Right, and that is formally (if not practically) different from "early child communion." In the latter, as practiced by many CREC churches, the child does appear before the elders to "give a credible profession of faith." In the former, in some circles, the child begins receiving the elements at the (Federally represented) father's discretion. But it has been a while since i have read up on the matter.


----------



## danmpem (Jan 2, 2008)

Neogillist said:


> Ironically, many Calvinistic Baptists churches today that have 'open communions' practice it indirectly.

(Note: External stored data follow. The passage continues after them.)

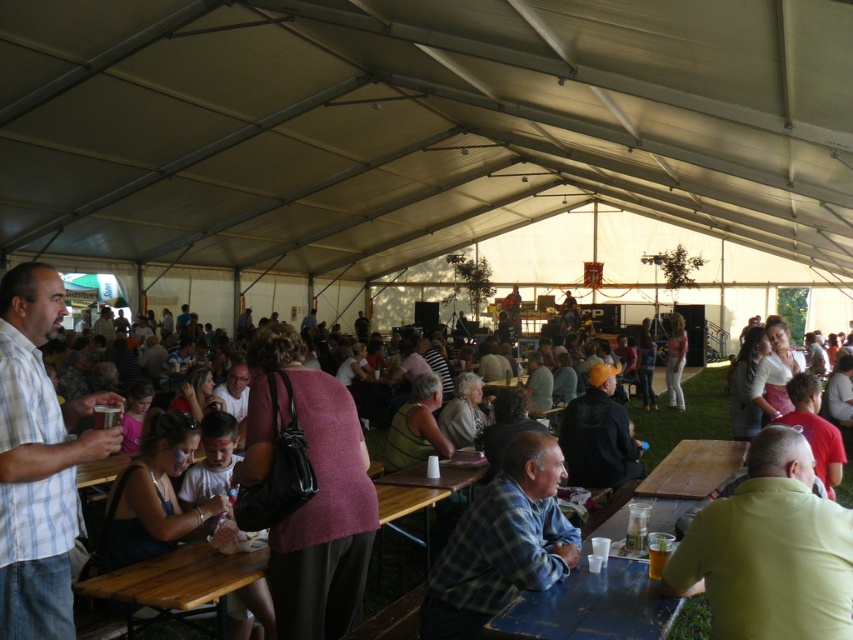
Is point (47, 312) positioned before point (480, 541)?

Yes, it is in front of point (480, 541).

Which of these two, light blue plaid shirt at left or plaid fabric shirt at lower center, stands taller?

light blue plaid shirt at left

Who is more distant from viewer, (65, 410) or (480, 518)?

The point (65, 410) is behind.

Find the location of a particular element. The height and width of the screenshot is (640, 853). light blue plaid shirt at left is located at coordinates (38, 460).

Can you confirm if yellow matte shirt at lower right is thinner than light blue plaid shirt at left?

No.

Between point (811, 552) and point (4, 600), which one is positioned in front?

Positioned in front is point (811, 552).

What are the coordinates of `yellow matte shirt at lower right` in the screenshot? It's located at [x=770, y=550].

Which is below, pink sweater at center or blue wooden table at lower center?

blue wooden table at lower center

Describe the element at coordinates (314, 493) in the screenshot. This screenshot has width=853, height=640. I see `pink sweater at center` at that location.

Image resolution: width=853 pixels, height=640 pixels. What are the coordinates of `pink sweater at center` in the screenshot? It's located at (314, 493).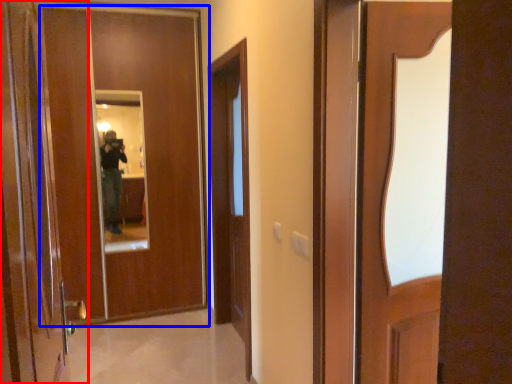
Question: Which of the following is the closest to the observer, door (highlighted by a red box) or door (highlighted by a blue box)?

Choices:
 (A) door
 (B) door

Answer: (A)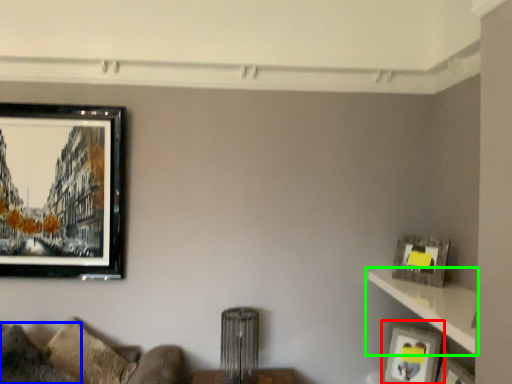
Question: Which is nearer to the picture frame (highlighted by a red box)? pillow (highlighted by a blue box) or shelf (highlighted by a green box).

Choices:
 (A) pillow
 (B) shelf

Answer: (B)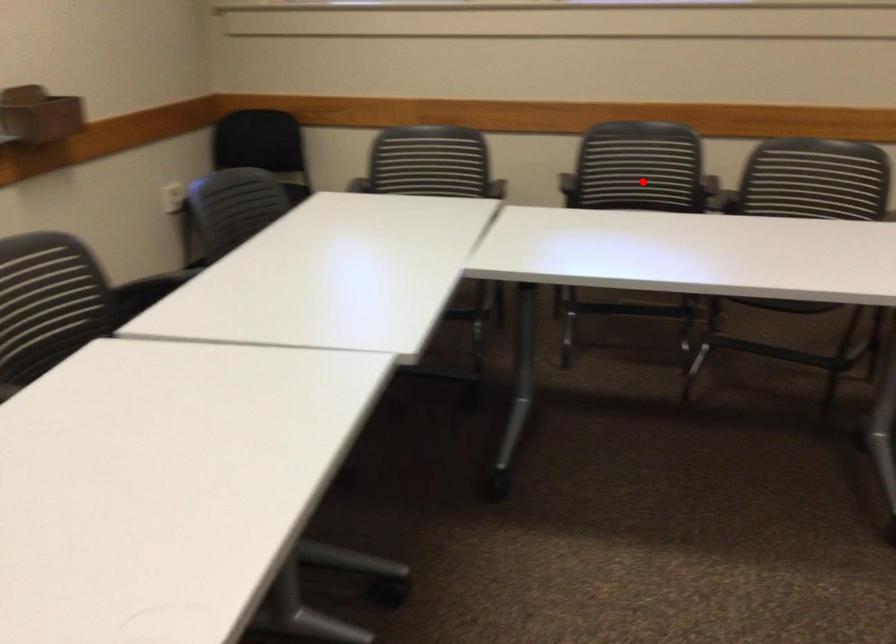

The church I attend does this. But I wonder, what is the difference between this and a church which the pastor/eldar/deacon who serves communion just gives it to everyone (or at least makes it available for anyone to take)? My church does the former in the evening service and the latter in the morning.


----------



## Marcus (Jan 2, 2008)

AV1611 said:


> Where are the errors in this?



You may find Spurgeon's sermon "Fencing the Table" helpful.


----------



## Gloria (Jan 2, 2008)

Marcus said:


> AV1611 said:
> 
> 
> > Where are the errors in this?
> ...



Yeah...my pastor "fences" the table.


----------



## Marcus (Jan 3, 2008)

Gloria said:


> Marcus said:
> 
> 
> > AV1611 said:
> ...



I'm curious about your response. Are you serious/approving? Or do I detect sarcasm?


----------